(DATA UNDER STUDY)

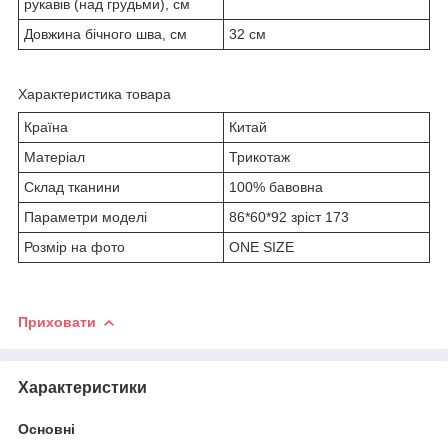
рукавів (над грудьми), см
Довжина бічного шва, см
32 см
Характеристика товара
Країна
Китай
Матеріал
Трикотаж
Склад тканини
100% бавовна
Параметри моделі
86*60*92 зріст 173
Розмір на фото
ONE SIZE
Приховати
Характеристики
Основні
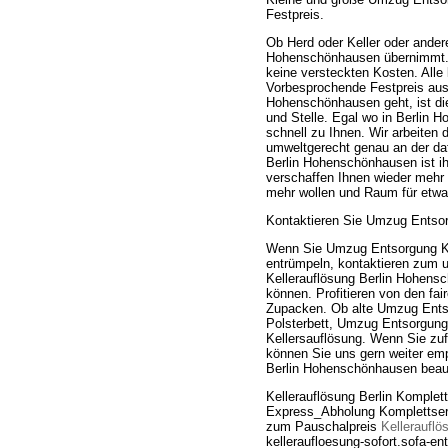
Festpreis.
Ob Herd oder Keller oder ander
Hohenschönhausen übernimmt. Be
keine versteckten Kosten. All
Vorbesprochende Festpreis aus
Hohenschönhausen geht, ist di
und Stelle. Egal wo in Berli
schnell zu Ihnen. Wir arbeiten
umweltgerecht genau an der da
Berlin Hohenschönhausen ist ih
verschaffen Ihnen wieder mehr 
mehr wollen und Raum für etw
Kontaktieren Sie Umzug Entsor
Wenn Sie Umzug Entsorgung Ke
entrümpeln, kontaktieren zum u
Kellerauflösung Berlin Hohens
können. Profitieren von den fa
Zupacken. Ob alte Umzug Entso
Polsterbett, Umzug Entsorgun
Kellersauflösung. Wenn Sie zufr
können Sie uns gern weiter emp
Berlin Hohenschönhausen beau
Kellerauflösung Berlin Komplet
Express_Abholung Komplettserv
zum Pauschalpreis
Kellerauflö
kelleraufloesung-sofort.sofa-en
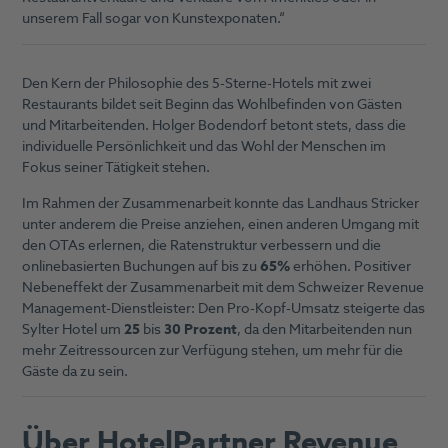
unserem Fall sogar von Kunstexponaten.“
Den Kern der Philosophie des 5-Sterne-Hotels mit zwei
Restaurants bildet seit Beginn das Wohlbefinden von Gästen
und Mitarbeitenden. Holger Bodendorf betont stets, dass die
individuelle Persönlichkeit und das Wohl der Menschen im
Fokus seiner Tätigkeit stehen.
Im Rahmen der Zusammenarbeit konnte das Landhaus Stricker
unter anderem die Preise anziehen, einen anderen Umgang mit
den OTAs erlernen, die Ratenstruktur verbessern und die
onlinebasierten Buchungen auf bis zu
65%
erhöhen. Positiver
Nebeneffekt der Zusammenarbeit mit dem Schweizer Revenue
Management-Dienstleister: Den Pro-Kopf-Umsatz steigerte das
Sylter Hotel um
25
bis
30 Prozent
, da den Mitarbeitenden nun
mehr Zeitressourcen zur Verfügung stehen, um mehr für die
Gäste da zu sein.
Über HotelPartner Revenue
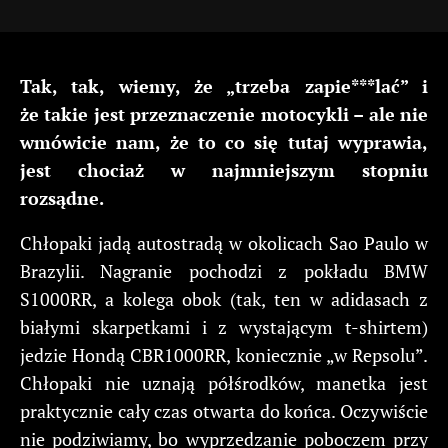
Tak, tak, wiemy, że „trzeba zapie***lać” i
że takie jest przeznaczenie motocykli – ale nie
wmówicie nam, że to co się tutaj wyprawia,
jest chociaż w najmniejszym stopniu
rozsądne.
Chłopaki jadą autostradą w okolicach Sao Paulo w
Brazylii. Nagranie pochodzi z pokładu BMW
S1000RR, a kolega obok (tak, ten w adidasach z
białymi skarpetkami i z wystającym t-shirtem)
jedzie Hondą CBR1000RR, koniecznie „w Repsolu”.
Chłopaki nie uznają półśrodków, manetka jest
praktycznie cały czas otwarta do końca. Oczywiście
nie podziwiamy, bo wyprzedzanie poboczem przy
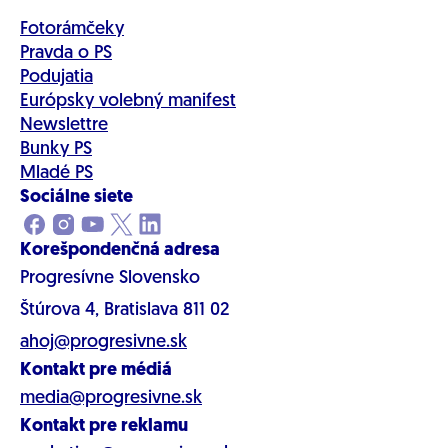
Fotorámčeky
Pravda o PS
Podujatia
Európsky volebný manifest
Newslettre
Bunky PS
Mladé PS
Sociálne siete
Korešpondenčná adresa
Progresívne Slovensko
Štúrova 4, Bratislava 811 02
ahoj@progresivne.sk
Kontakt pre médiá
media@progresivne.sk
Kontakt pre reklamu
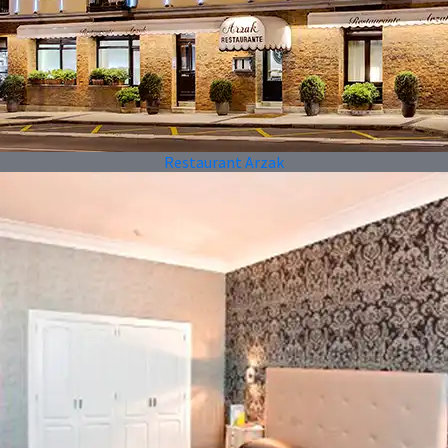
Restaurant Arzak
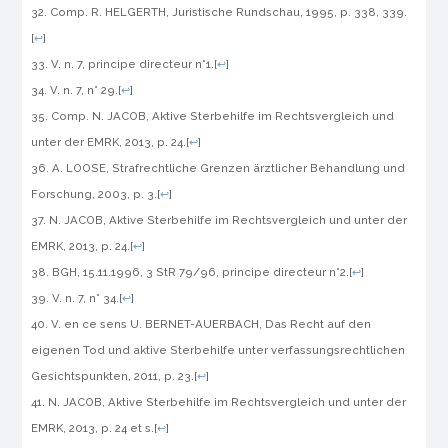
Comp. R. HELGERTH,
Juristische Rundschau
, 1995, p. 338, 339.
[
↩
]
V. n. 7, principe directeur n°1.
[
↩
]
V. n. 7, n° 29.
[
↩
]
Comp. N. JACOB,
Aktive Sterbehilfe im Rechtsvergleich und
unter der EMRK
, 2013, p. 24.
[
↩
]
A. LOOSE,
Strafrechtliche Grenzen ärztlicher Behandlung und
Forschung
, 2003, p. 3.
[
↩
]
N. JACOB,
Aktive Sterbehilfe im Rechtsvergleich und unter der
EMRK
, 2013, p. 24.
[
↩
]
BGH
, 15.11.1996, 3 StR 79/96, principe directeur n°2.
[
↩
]
V. n. 7, n° 34.
[
↩
]
V. en ce sens U. BERNET-AUERBACH,
Das Recht auf den
eigenen Tod und aktive Sterbehilfe unter verfassungsrechtlichen
Gesichtspunkten
, 2011, p. 23.
[
↩
]
N. JACOB,
Aktive Sterbehilfe im Rechtsvergleich und unter der
EMRK
, 2013, p. 24 et s.
[
↩
]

(End DATA UNDER STUDY)

INSTRUCTIONS FOR THE TASK: Wherever a picture appears in the data, please drop it and retype the rest exactly.

YOUR RESPONSE:
рукавів (над грудьми), см
Довжина бічного шва, см
32 см
Характеристика товара
Країна
Китай
Матеріал
Трикотаж
Склад тканини
100% бавовна
Параметри моделі
86*60*92 зріст 173
Розмір на фото
ONE SIZE
Приховати
Характеристики
Основні
Festpreis.
Ob Herd oder Keller oder ander
Hohenschönhausen übernimmt. Be
keine versteckten Kosten. All
Vorbesprochende Festpreis aus
Hohenschönhausen geht, ist di
und Stelle. Egal wo in Berli
schnell zu Ihnen. Wir arbeiten
umweltgerecht genau an der da
Berlin Hohenschönhausen ist ih
verschaffen Ihnen wieder mehr 
mehr wollen und Raum für etw
Kontaktieren Sie Umzug Entsor
Wenn Sie Umzug Entsorgung Ke
entrümpeln, kontaktieren zum u
Kellerauflösung Berlin Hohens
können. Profitieren von den fa
Zupacken. Ob alte Umzug Entso
Polsterbett, Umzug Entsorgun
Kellersauflösung. Wenn Sie zufr
können Sie uns gern weiter emp
Berlin Hohenschönhausen beau
Kellerauflösung Berlin Komplet
Express_Abholung Komplettserv
zum Pauschalpreis
Kellerauflö
kelleraufloesung-sofort.sofa-en
unserem Fall sogar von Kunstexponaten.“
Den Kern der Philosophie des 5-Sterne-Hotels mit zwei
Restaurants bildet seit Beginn das Wohlbefinden von Gästen
und Mitarbeitenden. Holger Bodendorf betont stets, dass die
individuelle Persönlichkeit und das Wohl der Menschen im
Fokus seiner Tätigkeit stehen.
Im Rahmen der Zusammenarbeit konnte das Landhaus Stricker
unter anderem die Preise anziehen, einen anderen Umgang mit
den OTAs erlernen, die Ratenstruktur verbessern und die
onlinebasierten Buchungen auf bis zu
65%
erhöhen. Positiver
Nebeneffekt der Zusammenarbeit mit dem Schweizer Revenue
Management-Dienstleister: Den Pro-Kopf-Umsatz steigerte das
Sylter Hotel um
25
bis
30 Prozent
, da den Mitarbeitenden nun
mehr Zeitressourcen zur Verfügung stehen, um mehr für die
Gäste da zu sein.
Über HotelPartner Revenue
Tak, tak, wiemy, że „trzeba zapie***lać” i
że takie jest przeznaczenie motocykli – ale nie
wmówicie nam, że to co się tutaj wyprawia,
jest chociaż w najmniejszym stopniu
rozsądne.
Chłopaki jadą autostradą w okolicach Sao Paulo w
Brazylii. Nagranie pochodzi z pokładu BMW
S1000RR, a kolega obok (tak, ten w adidasach z
białymi skarpetkami i z wystającym t-shirtem)
jedzie Hondą CBR1000RR, koniecznie „w Repsolu”.
Chłopaki nie uznają półśrodków, manetka jest
praktycznie cały czas otwarta do końca. Oczywiście
nie podziwiamy, bo wyprzedzanie poboczem przy
Fotorámčeky
Pravda o PS
Podujatia
Európsky volebný manifest
Newslettre
Bunky PS
Mladé PS
Sociálne siete
Korešpondenčná adresa
Progresívne Slovensko
Štúrova 4, Bratislava 811 02
ahoj@progresivne.sk
Kontakt pre médiá
media@progresivne.sk
Kontakt pre reklamu
Restaurant Arzak
Comp. R. HELGERTH,
Juristische Rundschau
, 1995, p. 338, 339.
[
↩
]
V. n. 7, principe directeur n°1.
[
↩
]
V. n. 7, n° 29.
[
↩
]
Comp. N. JACOB,
Aktive Sterbehilfe im Rechtsvergleich und
unter der EMRK
, 2013, p. 24.
[
↩
]
A. LOOSE,
Strafrechtliche Grenzen ärztlicher Behandlung und
Forschung
, 2003, p. 3.
[
↩
]
N. JACOB,
Aktive Sterbehilfe im Rechtsvergleich und unter der
EMRK
, 2013, p. 24.
[
↩
]
BGH
, 15.11.1996, 3 StR 79/96, principe directeur n°2.
[
↩
]
V. n. 7, n° 34.
[
↩
]
V. en ce sens U. BERNET-AUERBACH,
Das Recht auf den
eigenen Tod und aktive Sterbehilfe unter verfassungsrechtlichen
Gesichtspunkten
, 2011, p. 23.
[
↩
]
N. JACOB,
Aktive Sterbehilfe im Rechtsvergleich und unter der
EMRK
, 2013, p. 24 et s.
[
↩
]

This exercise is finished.